Saved entries:
****************

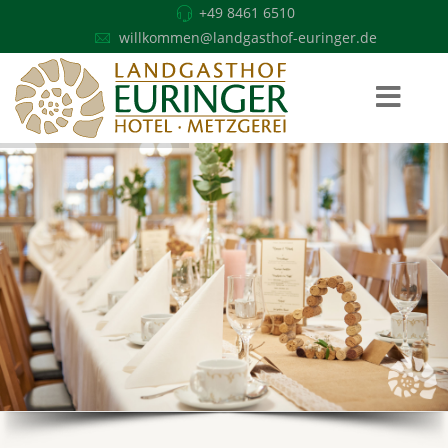
+49 8461 6510
willkommen@landgasthof-euringer.de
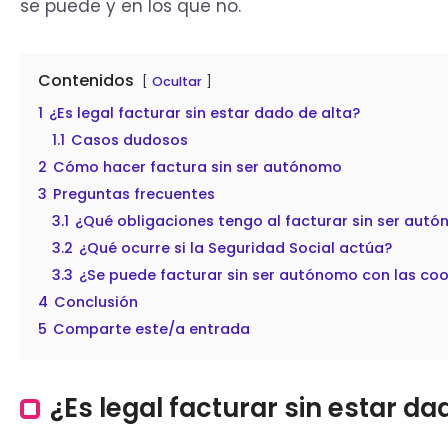
se puede y en los que no.
Contenidos
Ocultar
1
¿Es legal facturar sin estar dado de alta?
1.1
Casos dudosos
2
Cómo hacer factura sin ser autónomo
3
Preguntas frecuentes
3.1
¿Qué obligaciones tengo al facturar sin ser aut
3.2
¿Qué ocurre si la Seguridad Social actúa?
3.3
¿Se puede facturar sin ser autónomo con las co
4
Conclusión
5
Comparte este/a entrada
¿Es legal facturar sin estar da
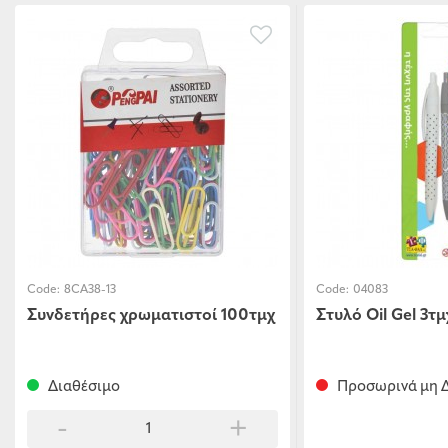
Code:
8CA38-13
Code:
04083
Συνδετήρες χρωματιστοί 100τμχ
Στυλό Oil Gel 3τμ
Διαθέσιμο
Προσωρινά μη Δ
-
+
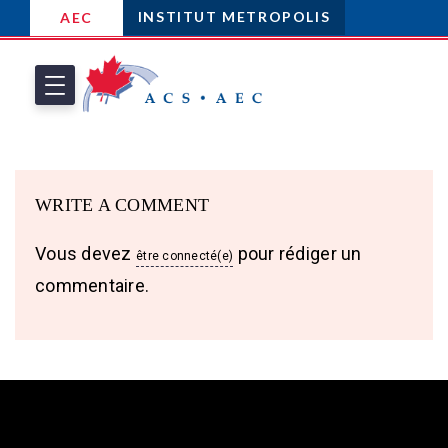
INSTITUT METROPOLIS
AEC
WRITE A COMMENT
Vous devez
pour rédiger un
être connecté(e)
commentaire.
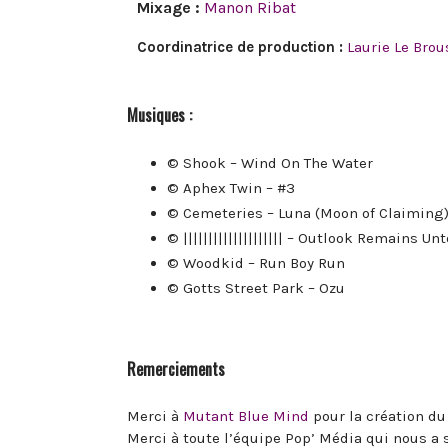
Mixage :
Manon Ribat
Coordinatrice de production :
Laurie Le Brou
Musiques :
© Shook – Wind On The Water
© Aphex Twin – #3
© Cemeteries – Luna (Moon of Claiming
© |||||||||||||||||||| – Outlook Remains U
© Woodkid – Run Boy Run
© Gotts Street Park – Ozu
Remerciements
Merci à
Mutant Blue Mind
pour la création du
Merci à toute l’équipe Pop’ Média qui nous a 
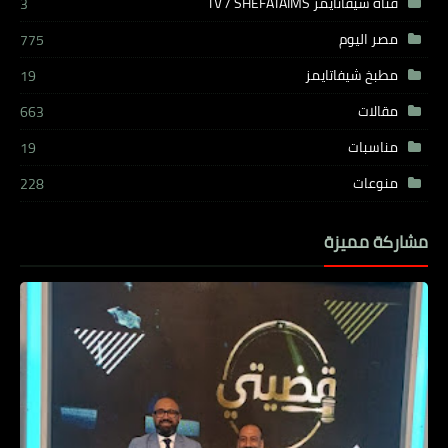
قناة شيفاتايمز TV / SHEFATAIMS
3
مصر اليوم
775
مطبخ شيفاتايمز
19
مقالات
663
مناسبات
19
منوعات
228
مشاركة مميزة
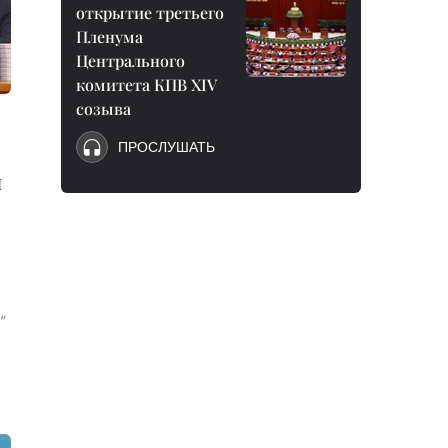
открытие третьего
Пленума
Центрального
комитета КПВ XIV
созыва
ПРОСЛУШАТЬ
и
”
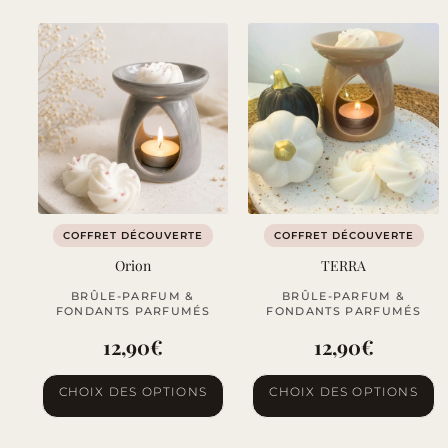
a
plusieurs
variations.
Les
options
peuvent
être
choisies
sur
COFFRET DÉCOUVERTE
COFFRET DÉCOUVERTE
la
Orion
TERRA
page
BRÛLE-PARFUM &
BRÛLE-PARFUM &
du
FONDANTS PARFUMÉS
FONDANTS PARFUMÉS
produit
12,90
€
12,90
€
Ce
Ce
CHOIX DES OPTIONS
CHOIX DES OPTIONS
produit
produit
a
a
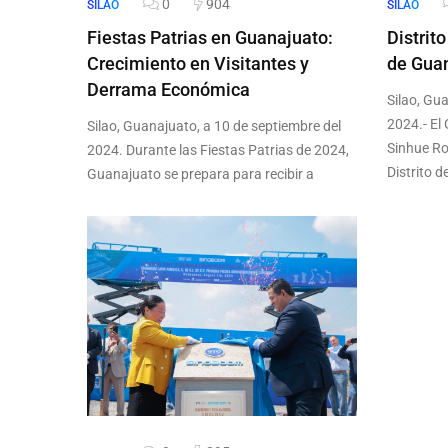
0
904
SILAO
SILAO
Fiestas Patrias en Guanajuato:
Distrit
Crecimiento en Visitantes y
de Guan
Derrama Económica
Silao, Gu
2024.- El
Silao, Guanajuato, a 10 de septiembre del
Sinhue Ro
2024. Durante las Fiestas Patrias de 2024,
Distrito d
Guanajuato se prepara para recibir a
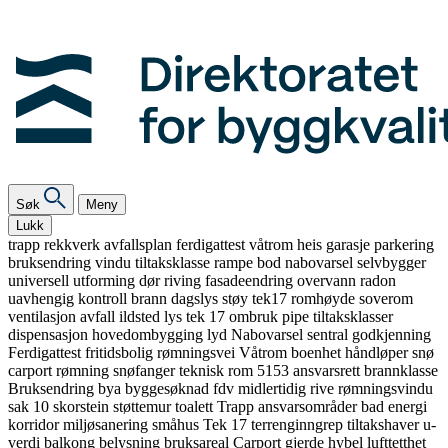
Søk
Meny
Lukk
trapp
rekkverk
avfallsplan
ferdigattest
våtrom
heis
garasje
parkering
bruksendring
vindu
tiltaksklasse
rampe
bod
nabovarsel
selvbygger
universell utforming
dør
riving
fasadeendring
overvann
radon
uavhengig kontroll
brann
dagslys
støy
tek17
romhøyde
soverom
ventilasjon
avfall
ildsted
lys
tek 17
ombruk
pipe
tiltaksklasser
dispensasjon
hovedombygging
lyd
Nabovarsel
sentral godkjenning
Ferdigattest
fritidsbolig
rømningsvei
Våtrom
boenhet
håndløper
snø
carport
rømning
snøfanger
teknisk rom
5153
ansvarsrett
brannklasse
Bruksendring
bya
byggesøknad
fdv
midlertidig
rive
rømningsvindu
sak 10
skorstein
støttemur
toalett
Trapp
ansvarsområder
bad
energi
korridor
miljøsanering
småhus
Tek 17
terrenginngrep
tiltakshaver
u-
verdi
balkong
belysning
bruksareal
Carport
gjerde
hybel
lufttetthet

****************

Pull out each line of the entries that has the word "Guanajuato" in it. Uppercase and lowercase must match.

> [Solution to the exercise]:
Fiestas Patrias en Guanajuato:
Silao, Guanajuato, a 10 de septiembre del
Guanajuato se prepara para recibir a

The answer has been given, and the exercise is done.